Rousseff’s Assembly Leadership Candidate Takes a Drubbing
In a blow to President Dilma Rousseff’s Workers’ Party (PT), Brazil’s chamber of deputies backed a rival candidate for the presidency of the lower house on Sunday, February 1. Eduardo Cunha, leader of the Brazilian Democratic Movement Party (PMDB), received 267 votes, while Arlindo Chinaglia of the Workers’ Party received 136.
Although the PMDB is the government’s main ally in Congress, Cunha’s candidacy was rejected by Rousseff’s administration due to his promotion of greater independence for the chamber from the executive branch. The government had dispatched ministers to the lower house to try and drum up support for Chinaglia.

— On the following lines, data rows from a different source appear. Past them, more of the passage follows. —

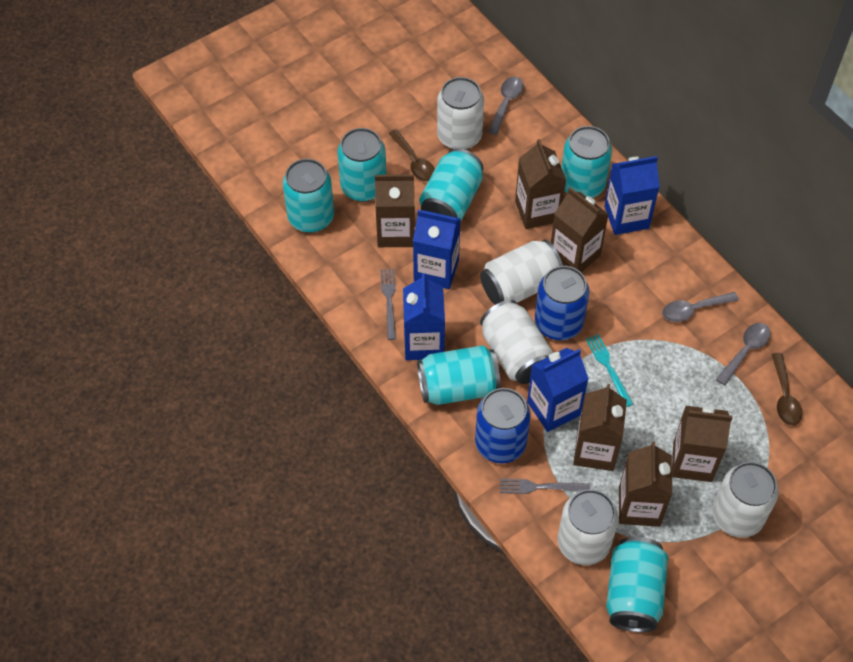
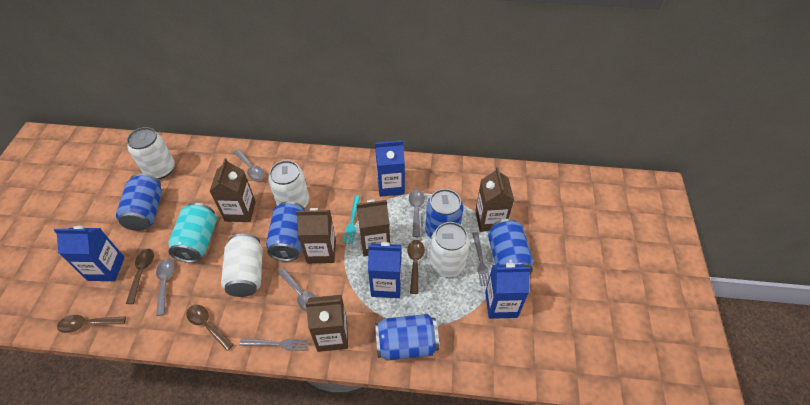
blue can: 2 -> 5
brown carton: 6 -> 5
brown spoon: 2 -> 4
grey spoon: 3 -> 4
turquoise can: 6 -> 1
white can: 5 -> 4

After the vote, Cunha said that he would not retaliate despite the “clear attempt of interference by the government.” However, he stressed that he would seek to secure greater congressional freedom from Rousseff’s government. “We will not work as the opposition, but we will not be submissive,” said the deputy.
The new president of the deputies has previously clashed with Rousseff, notably over his opposition to government plans to regulate the media, and his support for greater regulation over state oil firm Petrobras, currently embroiled in an corruption scandal.
“It was a very close campaign, but people clearly state that they want independence in parliament. This is where debates should and will happen,” said Cunha.
Cunha’s appointment follows the re-election of the PMDB’s Renan Calheiros to the chairmanship of the senate prior to 2014’s parliamentary elections, despite facing a last-minute challenger from within his own party.
Calheiros, a close ally of the Rousseff administration, formerly stepped down in 2007 amid corruption allegations. Once re-elected in October, he promised that “decisions will be taken in a collective way” after “seeking the maximum consensus.”
Cunha and Calheiros were due to meet on Monday to “refine a common agenda” to boost the legislative process and thus contribute to “improving the business environment” in the country.